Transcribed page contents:
--- --- ---
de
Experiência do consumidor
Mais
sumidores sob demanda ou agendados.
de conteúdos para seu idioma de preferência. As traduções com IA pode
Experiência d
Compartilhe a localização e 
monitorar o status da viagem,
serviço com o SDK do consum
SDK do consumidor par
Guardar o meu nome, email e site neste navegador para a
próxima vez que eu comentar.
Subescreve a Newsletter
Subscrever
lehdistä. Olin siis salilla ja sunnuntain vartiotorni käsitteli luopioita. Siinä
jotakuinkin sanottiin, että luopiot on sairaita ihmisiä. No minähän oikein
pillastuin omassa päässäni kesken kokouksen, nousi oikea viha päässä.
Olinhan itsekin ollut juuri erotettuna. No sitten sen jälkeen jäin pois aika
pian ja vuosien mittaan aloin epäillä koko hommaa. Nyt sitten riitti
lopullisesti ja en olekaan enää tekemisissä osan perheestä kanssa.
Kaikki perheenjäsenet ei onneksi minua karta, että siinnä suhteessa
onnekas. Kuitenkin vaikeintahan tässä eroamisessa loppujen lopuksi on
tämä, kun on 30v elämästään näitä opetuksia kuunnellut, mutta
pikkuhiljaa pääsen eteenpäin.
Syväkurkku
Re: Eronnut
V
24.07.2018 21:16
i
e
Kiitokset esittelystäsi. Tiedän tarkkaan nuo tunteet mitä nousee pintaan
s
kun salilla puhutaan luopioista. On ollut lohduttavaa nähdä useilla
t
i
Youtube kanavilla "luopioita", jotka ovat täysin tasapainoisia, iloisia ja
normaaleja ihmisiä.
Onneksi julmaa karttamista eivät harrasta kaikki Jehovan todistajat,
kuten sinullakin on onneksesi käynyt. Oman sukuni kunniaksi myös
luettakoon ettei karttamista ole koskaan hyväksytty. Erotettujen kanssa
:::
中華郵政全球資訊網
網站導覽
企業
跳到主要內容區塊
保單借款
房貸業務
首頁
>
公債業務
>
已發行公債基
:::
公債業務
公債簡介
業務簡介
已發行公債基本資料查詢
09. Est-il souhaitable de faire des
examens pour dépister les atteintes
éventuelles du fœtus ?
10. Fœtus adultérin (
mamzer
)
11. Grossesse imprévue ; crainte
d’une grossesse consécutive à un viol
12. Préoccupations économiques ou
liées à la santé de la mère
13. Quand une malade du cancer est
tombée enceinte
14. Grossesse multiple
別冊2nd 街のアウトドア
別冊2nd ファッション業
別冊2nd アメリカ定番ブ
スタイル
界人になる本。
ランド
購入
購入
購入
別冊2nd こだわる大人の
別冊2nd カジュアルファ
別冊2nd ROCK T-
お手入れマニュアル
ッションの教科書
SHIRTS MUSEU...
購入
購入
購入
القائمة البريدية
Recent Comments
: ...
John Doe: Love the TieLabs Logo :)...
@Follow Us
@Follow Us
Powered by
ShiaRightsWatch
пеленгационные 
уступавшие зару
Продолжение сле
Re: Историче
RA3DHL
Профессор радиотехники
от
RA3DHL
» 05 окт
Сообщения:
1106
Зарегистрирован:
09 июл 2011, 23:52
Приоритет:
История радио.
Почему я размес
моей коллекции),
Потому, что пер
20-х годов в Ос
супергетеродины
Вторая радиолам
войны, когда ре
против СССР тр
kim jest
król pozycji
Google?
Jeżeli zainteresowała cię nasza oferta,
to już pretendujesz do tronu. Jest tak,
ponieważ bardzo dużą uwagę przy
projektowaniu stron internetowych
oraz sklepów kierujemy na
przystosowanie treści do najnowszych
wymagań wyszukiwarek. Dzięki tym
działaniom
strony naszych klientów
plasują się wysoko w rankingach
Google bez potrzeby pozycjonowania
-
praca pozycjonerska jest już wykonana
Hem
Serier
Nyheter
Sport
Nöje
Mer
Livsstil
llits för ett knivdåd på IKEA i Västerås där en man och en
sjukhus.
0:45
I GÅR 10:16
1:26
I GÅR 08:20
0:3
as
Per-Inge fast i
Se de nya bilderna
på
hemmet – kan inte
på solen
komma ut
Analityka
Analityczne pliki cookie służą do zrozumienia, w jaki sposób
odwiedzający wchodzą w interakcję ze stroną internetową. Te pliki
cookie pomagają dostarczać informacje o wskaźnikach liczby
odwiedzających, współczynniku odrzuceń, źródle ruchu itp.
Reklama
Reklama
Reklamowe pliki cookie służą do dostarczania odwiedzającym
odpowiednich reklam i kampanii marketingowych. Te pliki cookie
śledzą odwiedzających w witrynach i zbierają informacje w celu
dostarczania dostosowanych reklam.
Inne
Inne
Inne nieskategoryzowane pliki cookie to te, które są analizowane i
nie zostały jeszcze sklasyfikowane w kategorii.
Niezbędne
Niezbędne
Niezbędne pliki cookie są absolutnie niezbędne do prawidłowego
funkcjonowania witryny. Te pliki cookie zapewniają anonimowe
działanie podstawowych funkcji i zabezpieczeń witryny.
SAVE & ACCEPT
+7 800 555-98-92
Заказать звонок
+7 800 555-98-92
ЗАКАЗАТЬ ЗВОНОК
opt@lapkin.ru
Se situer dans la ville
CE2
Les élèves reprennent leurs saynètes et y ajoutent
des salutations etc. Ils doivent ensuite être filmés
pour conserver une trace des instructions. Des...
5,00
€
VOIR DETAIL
--- --- ---
## [WHAT THE EXERCISE ASKS]
Output, from the data above, the lines from the line with "de conteúdos para" to the line with "lehdistä. Olin siis" exactly as they stand, both ends included and nothing else.

## [EXERCISE OUTPUT]
de conteúdos para seu idioma de preferência. As traduções com IA pode
Experiência d
Compartilhe a localização e 
monitorar o status da viagem,
serviço com o SDK do consum
SDK do consumidor par
Guardar o meu nome, email e site neste navegador para a
próxima vez que eu comentar.
Subescreve a Newsletter
Subscrever
lehdistä. Olin siis salilla ja sunnuntain vartiotorni käsitteli luopioita. Siinä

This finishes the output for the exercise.